Os centros de votação do sul do Sudão começaram neste domingo a abrir suas portas às 8h (horário local, 3h de Brasília) no início de um plebiscito de separação que se prolongará por sete dias. Foram convocados um total de 3,9 milhões de sudaneses originais do sul do país e que tenham chegado à região desde 1956. O voto será exercido não só no sul do Sudão, mas no resto do país e em outras oito nações, para os emigrantes.

As cédulas têm apenas duas opções: a unidade, representada por duas mãos entrelaçadas, e a separação, representada pela palma de uma mão em sinal de parada.

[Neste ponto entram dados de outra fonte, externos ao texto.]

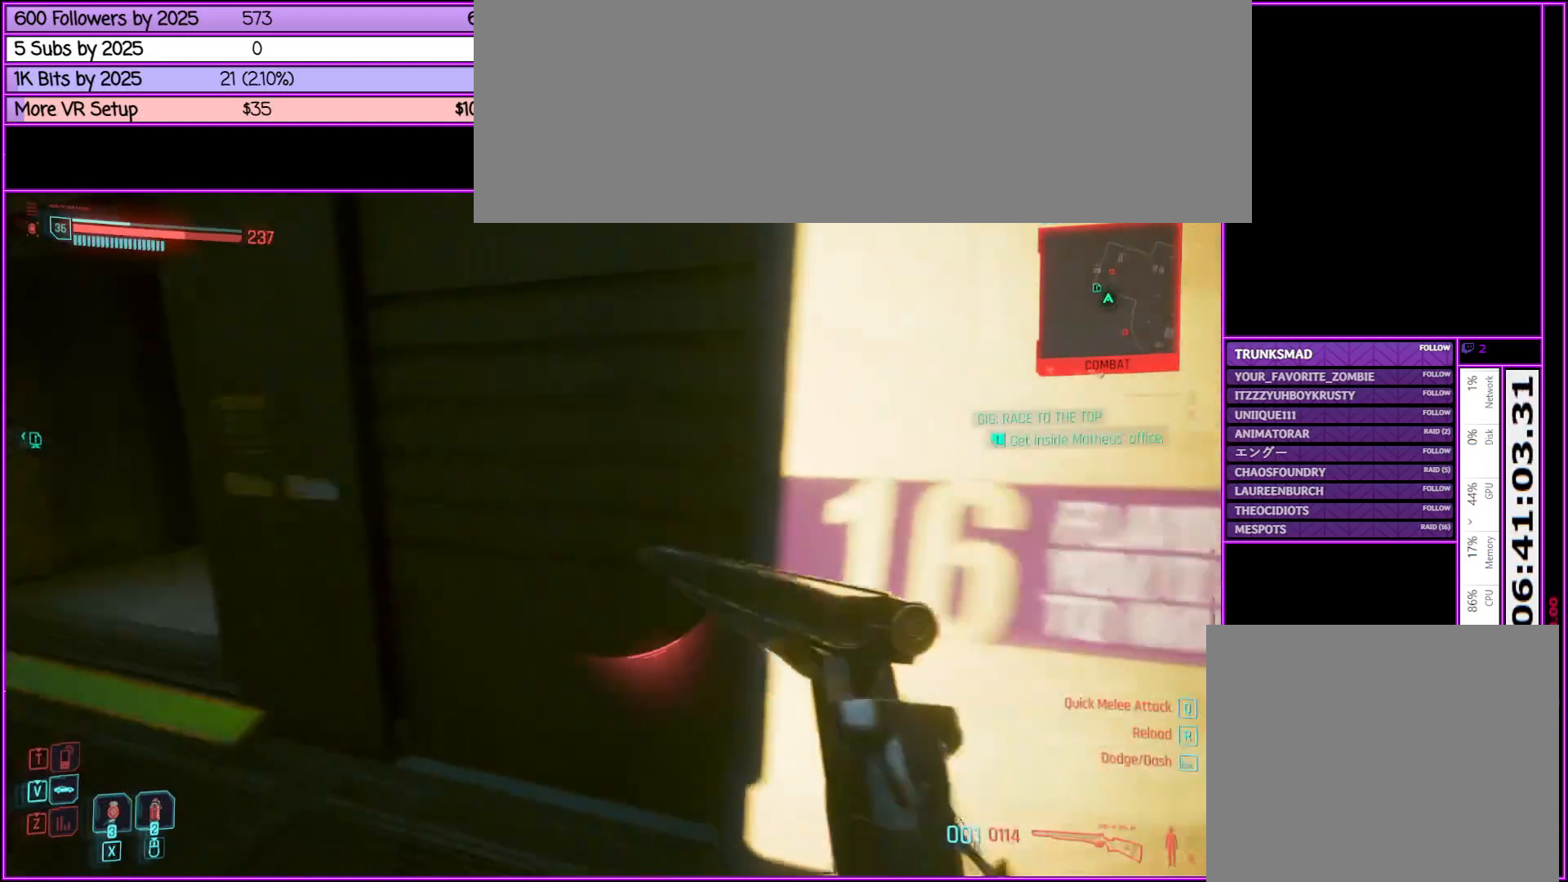
{"keys": [], "mouse": [], "events": [[117, "a", "up"], [117, "w", "up"], [267, "d", "down"], [450, "d", "up"]]}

Esta votação é o resultado do acordo de paz assinado em 2005 entre o norte e o sul do Sudão, que pôs fim a duas décadas de uma guerra que causou cerca de dois milhões de mortos.

A votação acontece até o dia 15 de janeiro. Os resultados totais preliminares serão anunciados por volta do final deste mês, e o prazo final, uma vez revisadas todas as impugnações, será o dia 14 de fevereiro.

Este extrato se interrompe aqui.